In a blast at Tories “rife with conflicts of interest”, Rachel Reeves, the shadow cabinet office minister, made a “sack Serco” pledge that Labour would return private contracts to the public sector. Yet it seems nothing shames this government. The National Audit Office is a fine institution for checking on financial integrity and value for money. But, though it found that business owners with political ties to the Tories were given high-priority status over pandemic contracts, it has no machinery to force a government that doesn’t give a damn to act on these findings. Which leaves the public-spirited crowdfunders of the Good Law Project as a last stand against collapsing civic integrity. Although, as Hancock told the BBC’s Andrew Marr, he doesn’t even care that he’s broken the law.

The commissioner for public appointments, Peter Riddell, all too rarely makes public protests, but recently he rose up against “unregulated appointments”, such as Tory peer Dido Harding to head the chaotic test and trace programme. Last week the health department’s own evidence showed the £22bn she has spent had had a “relatively small” effect. Riddell also protested against stacked interview panels: utterly unqualified ex-Tory MP James Wharton was appointed head of the Office for Students by a selection panel devoid of higher education experts.

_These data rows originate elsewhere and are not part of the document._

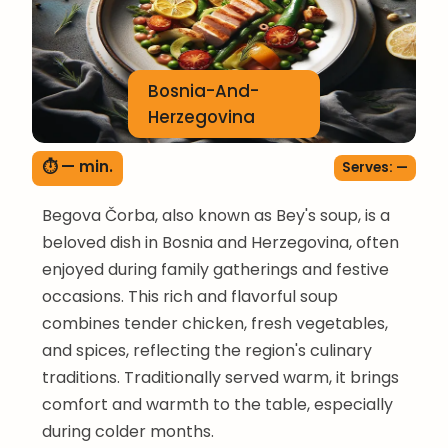
Bosnia-And-
Herzegovina
⏱ — min.
Serves: —
Begova Čorba, also known as Bey's soup, is a
beloved dish in Bosnia and Herzegovina, often
enjoyed during family gatherings and festive
occasions. This rich and flavorful soup
combines tender chicken, fresh vegetables,
and spices, reflecting the region's culinary
traditions. Traditionally served warm, it brings
comfort and warmth to the table, especially
during colder months.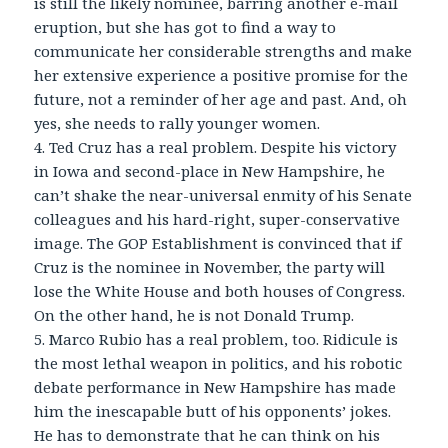
is still the likely nominee, barring another e-mail
eruption, but she has got to find a way to
communicate her considerable strengths and make
her extensive experience a positive promise for the
future, not a reminder of her age and past. And, oh
yes, she needs to rally younger women.
4. Ted Cruz has a real problem. Despite his victory
in Iowa and second-place in New Hampshire, he
can’t shake the near-universal enmity of his Senate
colleagues and his hard-right, super-conservative
image. The GOP Establishment is convinced that if
Cruz is the nominee in November, the party will
lose the White House and both houses of Congress.
On the other hand, he is not Donald Trump.
5. Marco Rubio has a real problem, too. Ridicule is
the most lethal weapon in politics, and his robotic
debate performance in New Hampshire has made
him the inescapable butt of his opponents’ jokes.
He has to demonstrate that he can think on his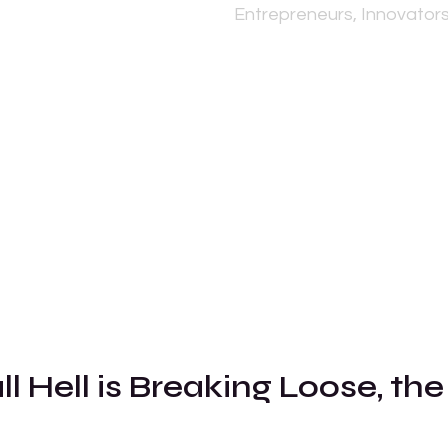
Entrepreneurs, Innovators
l Hell is Breaking Loose, the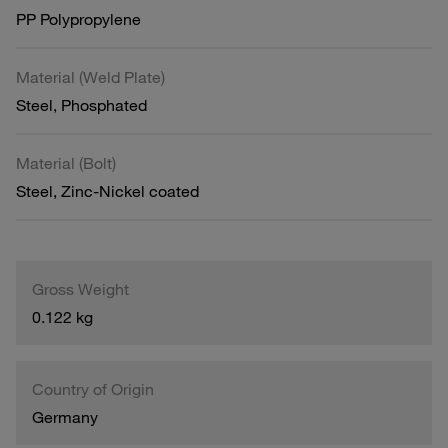
PP Polypropylene
Material (Weld Plate)
Steel, Phosphated
Material (Bolt)
Steel, Zinc-Nickel coated
Gross Weight
0.122 kg
Country of Origin
Germany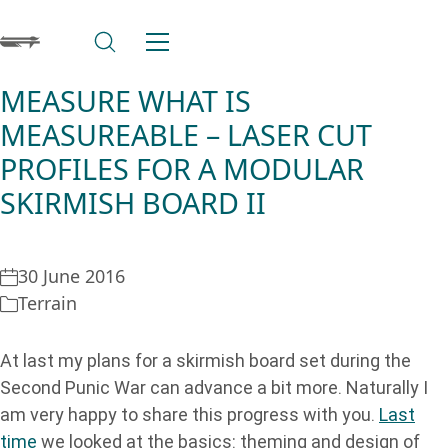
MEASURE WHAT IS
MEASUREABLE – LASER CUT
PROFILES FOR A MODULAR
SKIRMISH BOARD II
30 June 2016
Terrain
At last my plans for a skirmish board set during the
Second Punic War can advance a bit more. Naturally I
am very happy to share this progress with you.
Last
time
we looked at the basics: theming and design of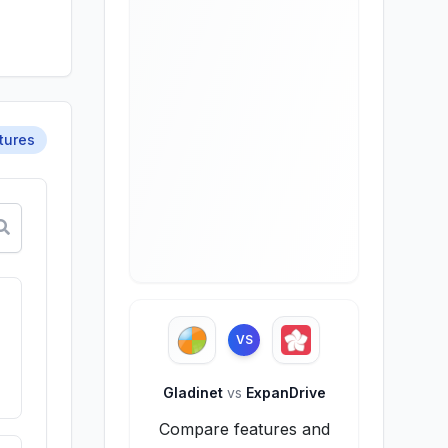
tures
VS
Gladinet
vs
ExpanDrive
Compare features and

Four non-executive directors appointed as “independents” to oversee Michael Gove’s Cabinet Office are all Gove allies, including Gisela Stuart of his Vote Leave clan. According to a recent survey, omore than half of all departmental board appointments, far from being independent outsiders, are special advisers and close political allies.

Riddell lobbed a warning at briefings that the Ofcom chair will go to the former Mail editor-in-chief Paul Dacre, a man rabidly biased against the BBC, judges, Europe and migrants, to name just a few. Chancellor Rishi Sunak’s good chum, the Tory donor Richard Sharp, was made BBC chair. Why no investigation into communities secretary Robert Jenrick’s improper initial intervention to help Tory donor Richard Desmond avoid tax over a £1bn planning bid? Not only this, but packing the Lords with donors is the Putinesque new normal.

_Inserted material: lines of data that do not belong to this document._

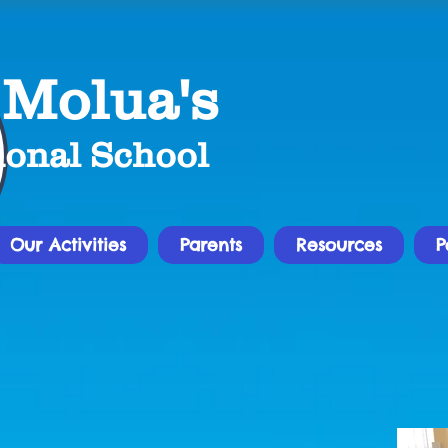
 Molua's
ional School
Our Activities
Parents
Resources
P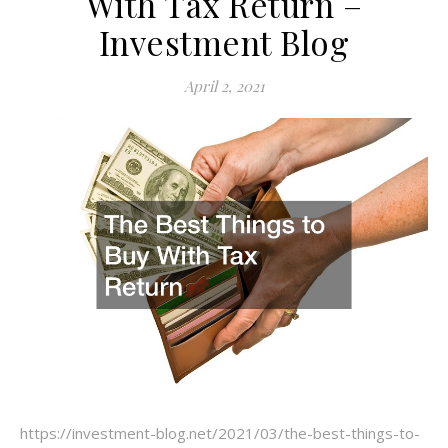
With Tax Return –
Investment Blog
April 2, 2021
https://investment-blog.net/2021/03/the-best-things-to-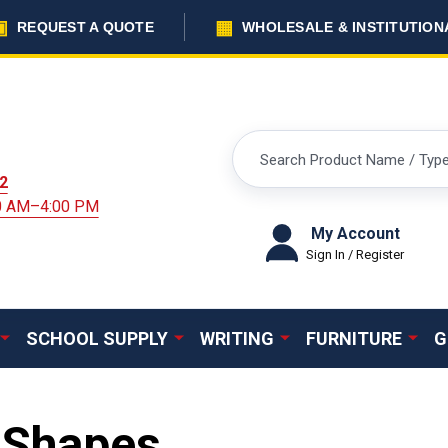
▣
▦
REQUEST A QUOTE
WHOLESALE & INSTITUTION
Search
2
00 AM–4:00 PM
My Account
Sign In / Register
SCHOOL SUPPLY
WRITING
FURNITURE
G
 Shapes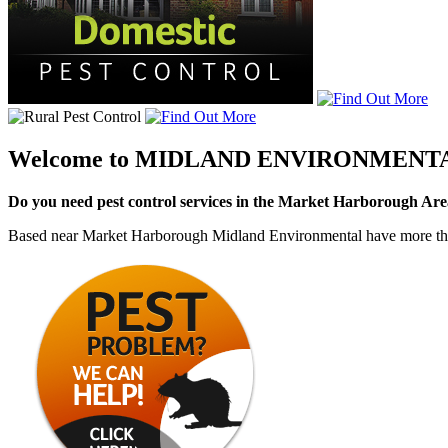
Welcome to
MIDLAND ENVIRONMENT
Do you need pest control services in the Market Harborough Ar
Based near Market Harborough Midland Environmental have more than 4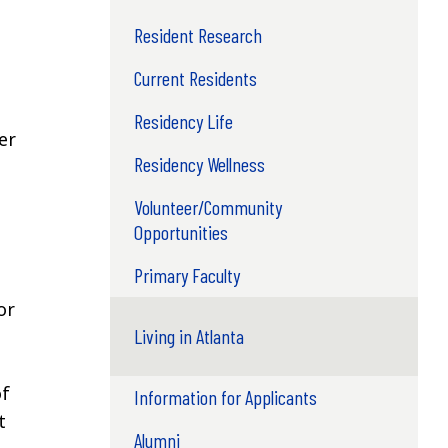
Resident Research
Current Residents
Residency Life
er
Residency Wellness
Volunteer/Community
Opportunities
Primary Faculty
or
Living in Atlanta
of
Information for Applicants
t
Alumni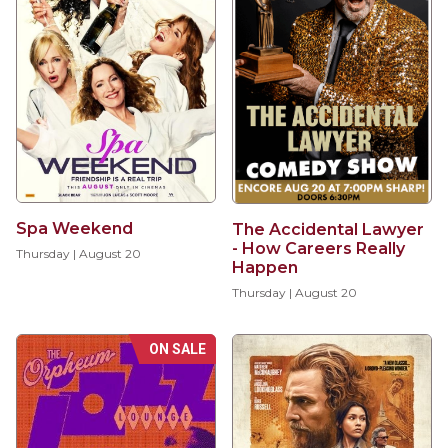
Spa Weekend
The Accidental Lawyer
- How Careers Really
Thursday | August 20
Happen
Thursday | August 20
ON SALE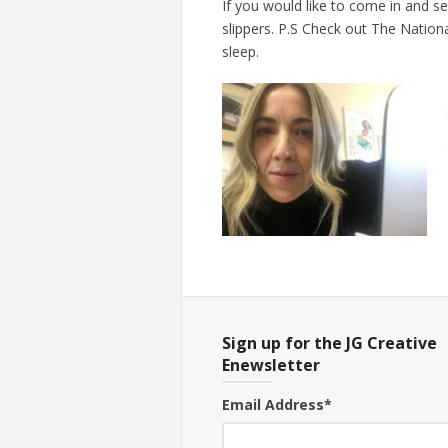
If you would like to come in and s
slippers. P.S Check out The Nation
sleep.
Sign up for the JG Creative
Enewsletter
Email Address
*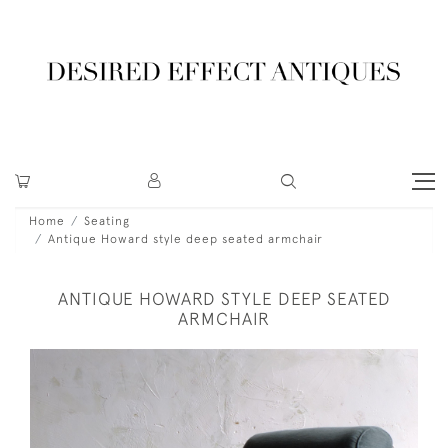
Home
Seating
Antique Howard style deep seated armchair
ANTIQUE HOWARD STYLE DEEP SEATED
ARMCHAIR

Not since the 1853 Northcote-Trevelyan civil service reforms has a government so impudently and defiantly ignored appointments principles. Had Labour committed any of these outrages, the Tory press would have hounded it to death. Remember Jennifer Arcuri, Johnson’s “close friend”, given £10,000 from his London mayoral fund and invited on potentially lucrative trade missions? The Independent Office for Police Conduct found that the officers making decisions on sponsorship and trade missions knew of this relationship, “and this influenced their decision-making”. Imagine if that were Keir Starmer.

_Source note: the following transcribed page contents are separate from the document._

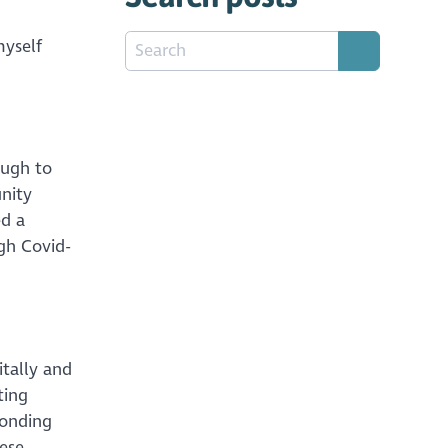
myself
ough to
nity
ed a
gh Covid-
itally and
ting
ponding
ese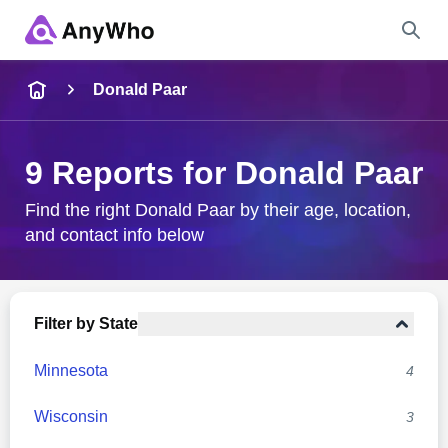
Name
Donald Paar
Full Name
9 Reports for Donald Paar
City & State
Find the right Donald Paar by their age, location,
and contact info below
Search
Filter by State
Minnesota
4
Wisconsin
3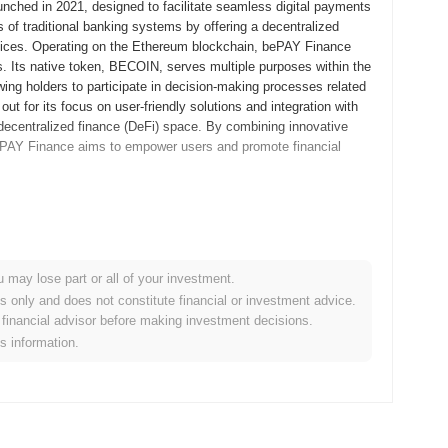
nched in 2021, designed to facilitate seamless digital payments
s of traditional banking systems by offering a decentralized
services. Operating on the Ethereum blockchain, bePAY Finance
s. Its native token, BECOIN, serves multiple purposes within the
ing holders to participate in decision-making processes related
t for its focus on user-friendly solutions and integration with
he decentralized finance (DeFi) space. By combining innovative
bePAY Finance aims to empower users and promote financial
d its whitepaper, outlining the project's vision and technical
velopers and early adopters to explore its features and
d in September 2021, marking its official entry into the market.
u may lose part or all of your investment.
tem that facilitates seamless transactions and financial
es only and does not constitute financial or investment advice.
 an Initial Coin Offering (ICO) in October 2021, which helped
financial advisor before making investment decisions.
ndational steps established bePAY Finance's growth trajectory
is information.
e financial solutions within the blockchain space.
ficant protocol upgrade scheduled for Q1 2024, aimed at
ill introduce new features designed to streamline payment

Clean democracies are defined by how well they guard against their leaders favouring family and friends. But the essence of chumocracy runs far deeper. People instinctively appoint their own kind: “merit” tends to be spotted only in those who talk, think and believe like those doing the choosing. In a wild blog, Dominic Cummings pretended to break out of this straitjacket, calling for “super-talented weirdos” with “genuine cognitive diversity”. But no, his rambling job ad required economics graduates with “an outstanding record at a great university”: he was a prince among tribal chum-appointers.

Breaking the spirit of favouritism is ferociously hard: when I was at the BBC, a valiant attempt was made to recruit raw talent outside top graduates with manicured hinterlands. Ads, leaflets and notices were posted in hairdressers, pubs, McDonald’s, mosques, temples and on buses: no name, education or experience, just write to us with your programme ideas. Thousands applied.

When these had been whittled down to 30, the disappointed selectors found they had mainly picked identical top graduate types. By instinct, unconsciously, they chose the kind who wrote like them, thought like them. Unconscious bias courses help us understand inbuilt prejudices, but eradicating it from deep within is far harder.

Due process in public appointmens matters not just for good government, but because it sets a benchmark of fair employment. Nepotism stinks as badly as awarding contracts to VIP pals: glorying in both, the government, rotting from the head, spreads the stench of corruption through everything it touches.